Comment: A review of previous policy proposals suggests that the idea may have first been thought up by House liberals. The 2014 budget proposal from the Congressional Progressive Caucus put forward the idea to raise revenue, and a CPC aide said he believed it was the first time someone in Congress proposed the idea. But the Senate highway bill apparently marks the first time members have actually placed it in actual legislation.
The payout, which is 6%, has been around since Congress authorized the Federal reserve Act of 1913. More than 2,900 banks have purchased stock (equal to 6% of each bank's total capital and surplus) in the central bank that allows them to participate in the system. For the banks, it's a win-win investment because it is subsidized by the government in the form of the annually-paid 6% dividend.
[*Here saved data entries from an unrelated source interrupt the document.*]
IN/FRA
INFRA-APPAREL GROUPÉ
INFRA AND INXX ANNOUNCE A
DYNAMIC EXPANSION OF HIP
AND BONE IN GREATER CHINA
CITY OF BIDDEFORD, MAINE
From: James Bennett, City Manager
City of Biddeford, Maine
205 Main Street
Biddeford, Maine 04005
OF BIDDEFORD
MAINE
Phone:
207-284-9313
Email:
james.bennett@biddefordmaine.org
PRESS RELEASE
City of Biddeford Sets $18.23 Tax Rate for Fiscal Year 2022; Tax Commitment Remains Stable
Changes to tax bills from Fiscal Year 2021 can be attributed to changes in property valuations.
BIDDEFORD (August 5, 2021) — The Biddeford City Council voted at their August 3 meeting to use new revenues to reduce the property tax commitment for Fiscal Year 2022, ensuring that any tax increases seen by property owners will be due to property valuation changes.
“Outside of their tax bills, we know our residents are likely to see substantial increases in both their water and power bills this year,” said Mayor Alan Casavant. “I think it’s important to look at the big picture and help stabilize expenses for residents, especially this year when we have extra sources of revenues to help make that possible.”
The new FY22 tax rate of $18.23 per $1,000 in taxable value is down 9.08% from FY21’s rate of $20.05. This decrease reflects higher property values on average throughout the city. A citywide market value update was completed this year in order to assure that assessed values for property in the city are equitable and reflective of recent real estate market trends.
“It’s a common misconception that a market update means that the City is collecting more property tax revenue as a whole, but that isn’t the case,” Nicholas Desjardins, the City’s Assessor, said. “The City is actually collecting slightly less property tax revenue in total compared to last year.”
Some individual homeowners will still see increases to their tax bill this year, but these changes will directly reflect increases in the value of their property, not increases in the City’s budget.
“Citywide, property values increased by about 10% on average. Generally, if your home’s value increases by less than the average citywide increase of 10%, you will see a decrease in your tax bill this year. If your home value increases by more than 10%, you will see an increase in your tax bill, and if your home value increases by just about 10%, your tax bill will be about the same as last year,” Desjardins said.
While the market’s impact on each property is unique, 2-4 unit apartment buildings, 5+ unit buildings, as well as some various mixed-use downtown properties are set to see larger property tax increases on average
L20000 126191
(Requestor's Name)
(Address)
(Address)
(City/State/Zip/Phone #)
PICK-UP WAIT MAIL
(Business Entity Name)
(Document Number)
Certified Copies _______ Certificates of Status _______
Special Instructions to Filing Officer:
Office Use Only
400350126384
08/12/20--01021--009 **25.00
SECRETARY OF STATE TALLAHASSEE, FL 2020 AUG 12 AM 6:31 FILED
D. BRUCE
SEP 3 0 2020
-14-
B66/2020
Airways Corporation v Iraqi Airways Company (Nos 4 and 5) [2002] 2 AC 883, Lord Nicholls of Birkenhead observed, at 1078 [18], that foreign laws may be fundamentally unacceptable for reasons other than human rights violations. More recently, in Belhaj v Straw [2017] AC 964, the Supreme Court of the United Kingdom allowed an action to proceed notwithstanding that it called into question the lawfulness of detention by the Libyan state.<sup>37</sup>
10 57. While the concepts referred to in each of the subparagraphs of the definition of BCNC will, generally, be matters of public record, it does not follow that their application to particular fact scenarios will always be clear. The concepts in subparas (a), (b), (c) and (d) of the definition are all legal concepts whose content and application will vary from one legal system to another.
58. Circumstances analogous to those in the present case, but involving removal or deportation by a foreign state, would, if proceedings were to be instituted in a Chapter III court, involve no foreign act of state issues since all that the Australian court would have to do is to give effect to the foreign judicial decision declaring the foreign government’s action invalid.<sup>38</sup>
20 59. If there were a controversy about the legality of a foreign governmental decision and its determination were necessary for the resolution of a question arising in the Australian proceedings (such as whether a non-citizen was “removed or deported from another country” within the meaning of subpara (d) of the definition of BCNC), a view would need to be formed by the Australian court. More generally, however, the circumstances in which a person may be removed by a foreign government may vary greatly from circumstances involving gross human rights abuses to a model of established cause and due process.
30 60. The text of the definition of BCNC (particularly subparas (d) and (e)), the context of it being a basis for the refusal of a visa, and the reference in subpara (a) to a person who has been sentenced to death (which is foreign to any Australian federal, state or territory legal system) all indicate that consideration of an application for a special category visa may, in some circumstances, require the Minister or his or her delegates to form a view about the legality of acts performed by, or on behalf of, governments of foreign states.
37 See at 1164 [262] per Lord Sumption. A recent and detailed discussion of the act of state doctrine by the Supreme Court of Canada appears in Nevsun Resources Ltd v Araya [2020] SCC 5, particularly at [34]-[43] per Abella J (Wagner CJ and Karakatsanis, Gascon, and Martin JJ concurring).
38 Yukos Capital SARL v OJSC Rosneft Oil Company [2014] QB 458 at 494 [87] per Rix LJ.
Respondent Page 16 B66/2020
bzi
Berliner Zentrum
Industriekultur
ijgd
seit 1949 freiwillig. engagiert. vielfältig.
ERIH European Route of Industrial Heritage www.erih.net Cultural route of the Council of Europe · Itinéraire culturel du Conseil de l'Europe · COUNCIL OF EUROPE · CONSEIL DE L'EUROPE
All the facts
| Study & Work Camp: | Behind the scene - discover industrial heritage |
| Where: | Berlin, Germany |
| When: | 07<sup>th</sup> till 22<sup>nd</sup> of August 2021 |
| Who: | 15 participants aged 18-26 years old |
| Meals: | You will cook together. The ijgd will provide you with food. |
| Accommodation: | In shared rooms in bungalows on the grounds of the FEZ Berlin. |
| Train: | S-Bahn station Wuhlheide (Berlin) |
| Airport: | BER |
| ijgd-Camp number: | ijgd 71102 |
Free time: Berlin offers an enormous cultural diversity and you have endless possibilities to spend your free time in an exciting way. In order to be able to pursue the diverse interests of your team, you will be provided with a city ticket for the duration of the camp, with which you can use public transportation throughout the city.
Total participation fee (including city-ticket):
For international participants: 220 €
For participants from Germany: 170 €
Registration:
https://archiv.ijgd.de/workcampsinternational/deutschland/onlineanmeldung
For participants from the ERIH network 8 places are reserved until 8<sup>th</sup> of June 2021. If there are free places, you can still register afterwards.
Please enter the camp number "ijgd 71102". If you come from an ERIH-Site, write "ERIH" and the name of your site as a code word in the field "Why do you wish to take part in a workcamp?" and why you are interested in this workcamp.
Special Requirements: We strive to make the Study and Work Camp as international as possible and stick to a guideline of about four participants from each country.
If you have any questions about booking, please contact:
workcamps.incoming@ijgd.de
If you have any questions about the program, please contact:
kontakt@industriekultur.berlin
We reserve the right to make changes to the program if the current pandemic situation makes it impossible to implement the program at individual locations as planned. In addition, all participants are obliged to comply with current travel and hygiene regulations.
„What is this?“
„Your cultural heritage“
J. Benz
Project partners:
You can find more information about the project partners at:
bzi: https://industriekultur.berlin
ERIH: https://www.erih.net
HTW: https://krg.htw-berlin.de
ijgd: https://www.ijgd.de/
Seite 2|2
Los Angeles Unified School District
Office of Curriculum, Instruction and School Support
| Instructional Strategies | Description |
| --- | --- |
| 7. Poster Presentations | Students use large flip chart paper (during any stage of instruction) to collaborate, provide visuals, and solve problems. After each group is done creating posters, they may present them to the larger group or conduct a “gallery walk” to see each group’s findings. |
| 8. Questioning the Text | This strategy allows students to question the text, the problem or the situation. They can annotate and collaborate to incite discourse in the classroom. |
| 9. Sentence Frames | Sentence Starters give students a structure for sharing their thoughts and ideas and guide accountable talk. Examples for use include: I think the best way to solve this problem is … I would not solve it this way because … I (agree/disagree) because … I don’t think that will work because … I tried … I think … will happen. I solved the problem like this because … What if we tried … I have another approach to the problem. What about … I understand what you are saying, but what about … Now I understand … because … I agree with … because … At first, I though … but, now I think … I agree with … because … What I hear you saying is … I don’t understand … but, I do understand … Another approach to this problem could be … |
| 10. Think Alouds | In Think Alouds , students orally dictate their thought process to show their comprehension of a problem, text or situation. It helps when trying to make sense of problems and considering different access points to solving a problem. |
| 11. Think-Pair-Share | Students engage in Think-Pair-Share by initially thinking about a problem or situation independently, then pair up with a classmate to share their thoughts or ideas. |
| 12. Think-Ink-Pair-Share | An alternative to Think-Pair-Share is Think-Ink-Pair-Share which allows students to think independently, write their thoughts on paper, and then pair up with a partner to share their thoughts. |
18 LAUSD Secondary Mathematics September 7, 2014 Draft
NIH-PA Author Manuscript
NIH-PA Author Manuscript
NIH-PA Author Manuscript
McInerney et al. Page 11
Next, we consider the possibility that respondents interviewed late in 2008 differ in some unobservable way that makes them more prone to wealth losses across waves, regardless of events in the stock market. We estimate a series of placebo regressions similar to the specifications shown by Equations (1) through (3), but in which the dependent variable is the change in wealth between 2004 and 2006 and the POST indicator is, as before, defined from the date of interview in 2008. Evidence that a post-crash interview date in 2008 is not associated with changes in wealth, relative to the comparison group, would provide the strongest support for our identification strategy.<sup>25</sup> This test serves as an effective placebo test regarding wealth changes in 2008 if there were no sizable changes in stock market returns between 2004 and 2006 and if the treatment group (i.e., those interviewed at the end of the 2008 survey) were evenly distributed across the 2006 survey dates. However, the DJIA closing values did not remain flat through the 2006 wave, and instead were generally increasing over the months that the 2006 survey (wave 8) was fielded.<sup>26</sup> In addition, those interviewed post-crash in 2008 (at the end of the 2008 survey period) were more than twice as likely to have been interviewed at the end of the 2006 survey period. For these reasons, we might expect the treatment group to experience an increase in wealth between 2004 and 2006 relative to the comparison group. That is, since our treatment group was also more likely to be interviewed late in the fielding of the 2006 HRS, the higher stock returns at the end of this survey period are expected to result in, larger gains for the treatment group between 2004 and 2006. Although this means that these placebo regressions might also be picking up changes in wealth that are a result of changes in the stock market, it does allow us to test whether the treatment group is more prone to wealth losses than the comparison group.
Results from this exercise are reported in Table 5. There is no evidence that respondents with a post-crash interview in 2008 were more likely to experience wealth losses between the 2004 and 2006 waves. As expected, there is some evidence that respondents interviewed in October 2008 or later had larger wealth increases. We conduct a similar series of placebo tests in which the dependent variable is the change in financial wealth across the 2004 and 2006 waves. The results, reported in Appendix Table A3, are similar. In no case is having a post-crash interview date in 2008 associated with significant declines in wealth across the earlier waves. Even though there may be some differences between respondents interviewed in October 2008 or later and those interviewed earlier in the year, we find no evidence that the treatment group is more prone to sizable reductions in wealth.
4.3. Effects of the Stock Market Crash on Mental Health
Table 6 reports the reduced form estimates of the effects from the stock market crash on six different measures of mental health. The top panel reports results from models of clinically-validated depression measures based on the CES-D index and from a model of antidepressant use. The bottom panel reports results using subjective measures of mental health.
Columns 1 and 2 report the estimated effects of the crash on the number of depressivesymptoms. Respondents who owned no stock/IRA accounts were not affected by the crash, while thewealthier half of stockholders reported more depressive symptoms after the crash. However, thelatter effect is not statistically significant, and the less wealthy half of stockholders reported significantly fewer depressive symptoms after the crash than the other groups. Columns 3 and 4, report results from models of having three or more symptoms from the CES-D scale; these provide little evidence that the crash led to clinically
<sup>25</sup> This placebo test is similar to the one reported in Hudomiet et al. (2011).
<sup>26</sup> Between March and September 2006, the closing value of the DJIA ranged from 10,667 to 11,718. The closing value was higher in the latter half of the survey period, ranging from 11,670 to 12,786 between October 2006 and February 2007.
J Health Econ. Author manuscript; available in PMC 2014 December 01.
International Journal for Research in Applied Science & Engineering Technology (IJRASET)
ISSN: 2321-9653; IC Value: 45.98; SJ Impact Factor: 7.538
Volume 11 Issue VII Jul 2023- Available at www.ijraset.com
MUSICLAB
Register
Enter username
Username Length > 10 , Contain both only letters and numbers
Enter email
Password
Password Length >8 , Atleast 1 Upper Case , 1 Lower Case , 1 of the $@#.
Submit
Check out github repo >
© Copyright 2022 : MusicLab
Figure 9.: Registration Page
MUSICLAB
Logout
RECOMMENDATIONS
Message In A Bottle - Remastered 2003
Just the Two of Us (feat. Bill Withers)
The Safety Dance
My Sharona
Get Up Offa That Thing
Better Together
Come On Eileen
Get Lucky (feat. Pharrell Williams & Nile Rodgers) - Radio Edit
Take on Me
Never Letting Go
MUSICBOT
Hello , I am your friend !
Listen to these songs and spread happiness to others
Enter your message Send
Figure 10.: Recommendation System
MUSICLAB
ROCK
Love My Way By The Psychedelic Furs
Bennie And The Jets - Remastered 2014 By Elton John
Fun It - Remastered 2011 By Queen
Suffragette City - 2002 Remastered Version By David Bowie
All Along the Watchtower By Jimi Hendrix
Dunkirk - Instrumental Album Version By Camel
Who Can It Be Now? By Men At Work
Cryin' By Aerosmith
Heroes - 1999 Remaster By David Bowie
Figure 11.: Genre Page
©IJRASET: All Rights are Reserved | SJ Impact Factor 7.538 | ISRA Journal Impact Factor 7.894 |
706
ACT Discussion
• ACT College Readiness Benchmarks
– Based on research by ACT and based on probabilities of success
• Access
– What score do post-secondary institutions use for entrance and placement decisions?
It originally came about as a marketing ploy to bring banks on board, making up for the fact that the stock can't increase in value, nor can be traded or sold.
In 2012, the Fed handed $1.637 billion in dividends to banks, most of it tax-free, according to The New Republic. It's "a risk-free entitlement program," wrote the magazine's David Dayen. "It's one of the many unknown ways the Fed extends special benefits to Wall Street."
But senators are always looking for ways to boost government revenues to help pay for their legislation. They have now turned to the banks' 6% dividend for a healthy source of funding. Without any advance notice to the banking industry, they included a provision in the highway bill—which lawmakers are hoping to pass before funding evaporates at month's end—that would reduce the dividend to 1.5% for banks that hold more than $1 billion in assets. The reduction would reap about $17 billion for the government.